[BEGIN Stored rows]
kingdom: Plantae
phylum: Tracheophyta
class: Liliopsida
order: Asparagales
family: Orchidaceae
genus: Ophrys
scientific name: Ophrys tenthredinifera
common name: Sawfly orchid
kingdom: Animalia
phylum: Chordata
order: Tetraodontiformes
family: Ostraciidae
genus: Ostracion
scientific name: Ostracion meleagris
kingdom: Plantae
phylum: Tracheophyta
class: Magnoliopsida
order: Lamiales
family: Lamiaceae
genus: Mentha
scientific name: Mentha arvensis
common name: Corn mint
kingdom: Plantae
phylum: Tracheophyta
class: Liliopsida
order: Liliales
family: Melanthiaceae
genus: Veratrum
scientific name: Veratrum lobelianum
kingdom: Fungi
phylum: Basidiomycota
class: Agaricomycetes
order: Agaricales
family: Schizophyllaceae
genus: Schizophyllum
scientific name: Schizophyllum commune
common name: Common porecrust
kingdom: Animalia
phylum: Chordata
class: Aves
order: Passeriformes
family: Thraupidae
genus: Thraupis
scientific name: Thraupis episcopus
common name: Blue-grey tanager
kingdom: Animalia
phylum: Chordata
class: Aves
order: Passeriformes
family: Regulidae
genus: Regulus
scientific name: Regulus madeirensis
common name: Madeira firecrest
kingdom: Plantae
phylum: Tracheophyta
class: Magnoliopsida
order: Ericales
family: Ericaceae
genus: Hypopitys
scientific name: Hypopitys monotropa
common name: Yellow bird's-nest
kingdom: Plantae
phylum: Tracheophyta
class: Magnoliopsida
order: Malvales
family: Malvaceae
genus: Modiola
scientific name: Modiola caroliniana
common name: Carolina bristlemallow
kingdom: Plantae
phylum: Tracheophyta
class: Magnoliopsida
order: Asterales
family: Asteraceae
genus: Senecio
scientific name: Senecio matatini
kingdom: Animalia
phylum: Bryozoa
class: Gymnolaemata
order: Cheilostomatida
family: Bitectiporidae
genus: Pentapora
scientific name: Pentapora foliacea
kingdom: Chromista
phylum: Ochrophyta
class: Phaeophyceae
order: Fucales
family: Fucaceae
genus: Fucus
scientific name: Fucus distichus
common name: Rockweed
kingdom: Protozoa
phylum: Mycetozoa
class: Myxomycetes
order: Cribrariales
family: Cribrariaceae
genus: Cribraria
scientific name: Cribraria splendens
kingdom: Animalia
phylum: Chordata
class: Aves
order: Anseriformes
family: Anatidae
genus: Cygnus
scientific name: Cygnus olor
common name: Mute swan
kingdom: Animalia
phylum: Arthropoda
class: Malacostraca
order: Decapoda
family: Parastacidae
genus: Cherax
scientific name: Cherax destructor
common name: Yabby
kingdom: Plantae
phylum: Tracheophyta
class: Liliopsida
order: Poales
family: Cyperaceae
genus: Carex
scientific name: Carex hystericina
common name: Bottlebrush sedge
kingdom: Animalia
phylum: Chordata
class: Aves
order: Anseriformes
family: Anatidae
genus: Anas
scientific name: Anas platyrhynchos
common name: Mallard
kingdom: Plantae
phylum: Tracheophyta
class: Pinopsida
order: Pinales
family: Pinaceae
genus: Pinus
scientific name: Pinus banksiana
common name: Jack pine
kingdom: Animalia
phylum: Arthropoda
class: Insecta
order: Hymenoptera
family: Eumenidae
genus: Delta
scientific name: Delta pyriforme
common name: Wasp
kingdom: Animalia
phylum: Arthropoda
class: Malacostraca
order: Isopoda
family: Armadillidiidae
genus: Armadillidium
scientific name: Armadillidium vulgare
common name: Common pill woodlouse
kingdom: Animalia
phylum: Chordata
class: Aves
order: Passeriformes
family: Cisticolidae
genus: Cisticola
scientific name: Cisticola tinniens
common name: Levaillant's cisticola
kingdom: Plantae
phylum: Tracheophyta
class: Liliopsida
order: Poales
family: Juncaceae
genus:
[END Stored rows]
**Set exercise:** Copy every line of the material above without changing a single character.

**Output for this exercise:**
kingdom: Plantae
phylum: Tracheophyta
class: Liliopsida
order: Asparagales
family: Orchidaceae
genus: Ophrys
scientific name: Ophrys tenthredinifera
common name: Sawfly orchid
kingdom: Animalia
phylum: Chordata
order: Tetraodontiformes
family: Ostraciidae
genus: Ostracion
scientific name: Ostracion meleagris
kingdom: Plantae
phylum: Tracheophyta
class: Magnoliopsida
order: Lamiales
family: Lamiaceae
genus: Mentha
scientific name: Mentha arvensis
common name: Corn mint
kingdom: Plantae
phylum: Tracheophyta
class: Liliopsida
order: Liliales
family: Melanthiaceae
genus: Veratrum
scientific name: Veratrum lobelianum
kingdom: Fungi
phylum: Basidiomycota
class: Agaricomycetes
order: Agaricales
family: Schizophyllaceae
genus: Schizophyllum
scientific name: Schizophyllum commune
common name: Common porecrust
kingdom: Animalia
phylum: Chordata
class: Aves
order: Passeriformes
family: Thraupidae
genus: Thraupis
scientific name: Thraupis episcopus
common name: Blue-grey tanager
kingdom: Animalia
phylum: Chordata
class: Aves
order: Passeriformes
family: Regulidae
genus: Regulus
scientific name: Regulus madeirensis
common name: Madeira firecrest
kingdom: Plantae
phylum: Tracheophyta
class: Magnoliopsida
order: Ericales
family: Ericaceae
genus: Hypopitys
scientific name: Hypopitys monotropa
common name: Yellow bird's-nest
kingdom: Plantae
phylum: Tracheophyta
class: Magnoliopsida
order: Malvales
family: Malvaceae
genus: Modiola
scientific name: Modiola caroliniana
common name: Carolina bristlemallow
kingdom: Plantae
phylum: Tracheophyta
class: Magnoliopsida
order: Asterales
family: Asteraceae
genus: Senecio
scientific name: Senecio matatini
kingdom: Animalia
phylum: Bryozoa
class: Gymnolaemata
order: Cheilostomatida
family: Bitectiporidae
genus: Pentapora
scientific name: Pentapora foliacea
kingdom: Chromista
phylum: Ochrophyta
class: Phaeophyceae
order: Fucales
family: Fucaceae
genus: Fucus
scientific name: Fucus distichus
common name: Rockweed
kingdom: Protozoa
phylum: Mycetozoa
class: Myxomycetes
order: Cribrariales
family: Cribrariaceae
genus: Cribraria
scientific name: Cribraria splendens
kingdom: Animalia
phylum: Chordata
class: Aves
order: Anseriformes
family: Anatidae
genus: Cygnus
scientific name: Cygnus olor
common name: Mute swan
kingdom: Animalia
phylum: Arthropoda
class: Malacostraca
order: Decapoda
family: Parastacidae
genus: Cherax
scientific name: Cherax destructor
common name: Yabby
kingdom: Plantae
phylum: Tracheophyta
class: Liliopsida
order: Poales
family: Cyperaceae
genus: Carex
scientific name: Carex hystericina
common name: Bottlebrush sedge
kingdom: Animalia
phylum: Chordata
class: Aves
order: Anseriformes
family: Anatidae
genus: Anas
scientific name: Anas platyrhynchos
common name: Mallard
kingdom: Plantae
phylum: Tracheophyta
class: Pinopsida
order: Pinales
family: Pinaceae
genus: Pinus
scientific name: Pinus banksiana
common name: Jack pine
kingdom: Animalia
phylum: Arthropoda
class: Insecta
order: Hymenoptera
family: Eumenidae
genus: Delta
scientific name: Delta pyriforme
common name: Wasp
kingdom: Animalia
phylum: Arthropoda
class: Malacostraca
order: Isopoda
family: Armadillidiidae
genus: Armadillidium
scientific name: Armadillidium vulgare
common name: Common pill woodlouse
kingdom: Animalia
phylum: Chordata
class: Aves
order: Passeriformes
family: Cisticolidae
genus: Cisticola
scientific name: Cisticola tinniens
common name: Levaillant's cisticola
kingdom: Plantae
phylum: Tracheophyta
class: Liliopsida
order: Poales
family: Juncaceae
genus:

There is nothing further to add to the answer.